What were their names? I want to ask. But somehow the words stick in my throat. I can't make myself say them. My aunts'dark eyes, full of love and that terrifying dread, are steady on me. I can see them willing me to drop the entire thing. But I can't. I can't drop all of it. There is so little I know about myself, and I feel like my aunts will never want me to ask any of the questions I have.
'What about my mother?'I persist almost desperately.
'What about her?'demands Aunt True, a challenge being flung to me. Ask another question.
'Who was she? Did you know her? Where did she come from? Why can't I find any other Blaxtons?'
'Have you been looking for them?'asks Aunt True.
'You need to stop looking for them,'commands Aunt Virtue.

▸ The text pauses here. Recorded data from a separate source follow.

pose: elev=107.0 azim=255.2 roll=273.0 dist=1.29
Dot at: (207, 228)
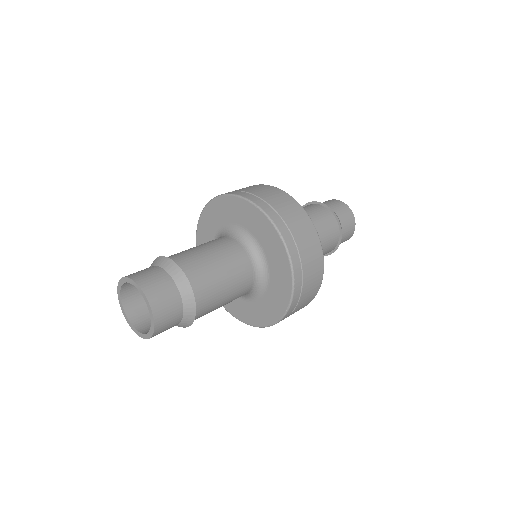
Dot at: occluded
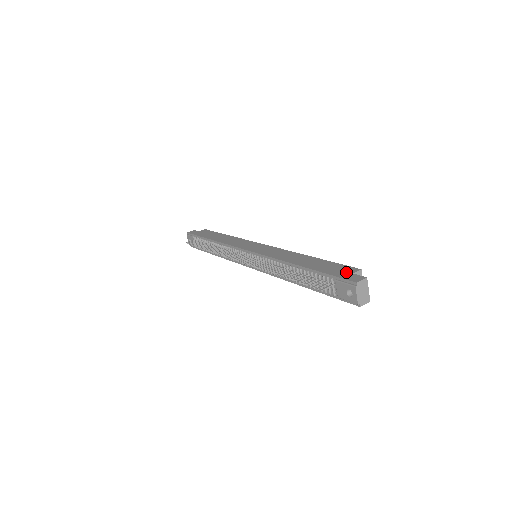
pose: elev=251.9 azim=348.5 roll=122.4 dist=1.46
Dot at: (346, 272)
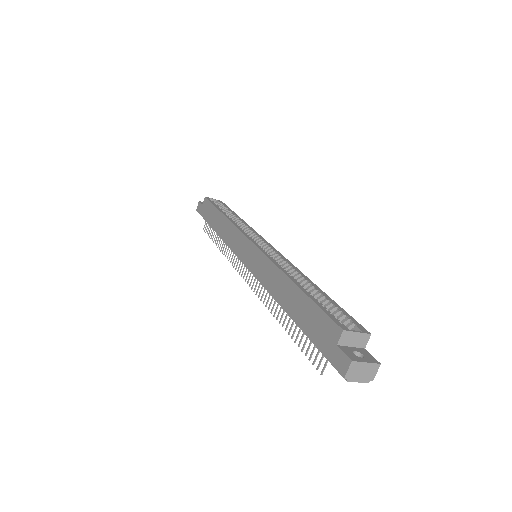
Dot at: (330, 341)
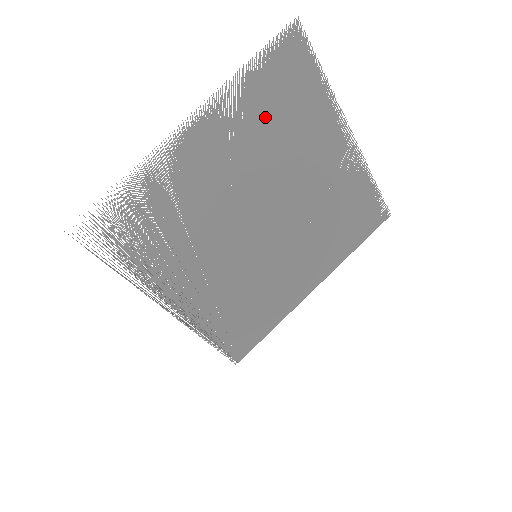
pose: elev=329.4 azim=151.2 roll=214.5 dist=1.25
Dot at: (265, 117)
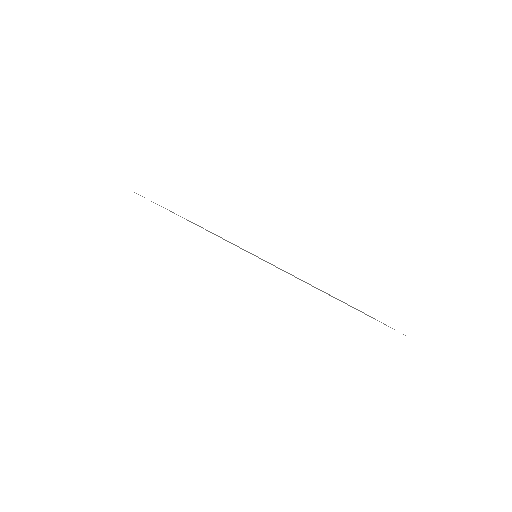
Dot at: occluded
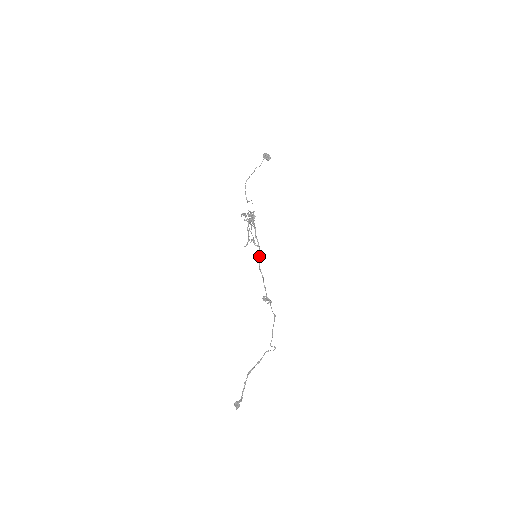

'Do you understand how hard it is for me to know nothing about her? She's my mother,'I cry, trying to make them see.
'It means nothing,'Aunt Virtue says staunchly. 'She was never supposed to be here. She did not belong here. You are one of us: a Stewart of Boston. We who have been here from the beginning and will be here to the end. This is your home, we are yours, and you are ours. It matters not what anyone else may say, what words may be used on you. You are a Stewart of Boston. Remember that.'
'I know that,'I say. 'I won't'run away. I'm not trying to''
'Are you unhappy?'Aunt True asks me gently.
'No,'I say honestly. 'I'm not.'
'Then forget about your mother,'she says, still in that tender, loving tone of voice. She walks over to me and cups a hand on my cheek. 'This is your life. This. This time, this place, this world.'Her words are strangely firm, as if, by pronouncing them so clearly, she can make it be this way, make me be this way.
She turns back to Aunt Virtue, and they resume the minute adjustments of everything in the room, but I stand frozen, her words trembling in the air around me.
School the next day feels unbearably long. It's so hard to concentrate on things like the Pythagorean theorem when I have decided that it's possible my aunts are immortal creatures. I meet up with Kelsey for American literature class. She is complaining because she lost a button on the brand- new cardigan she's wearing.
'Oh,'I note. 'I picked up a button this morning.'I fish it out of my pocket, avoiding the old book pages occupying the same space, and hand it to her.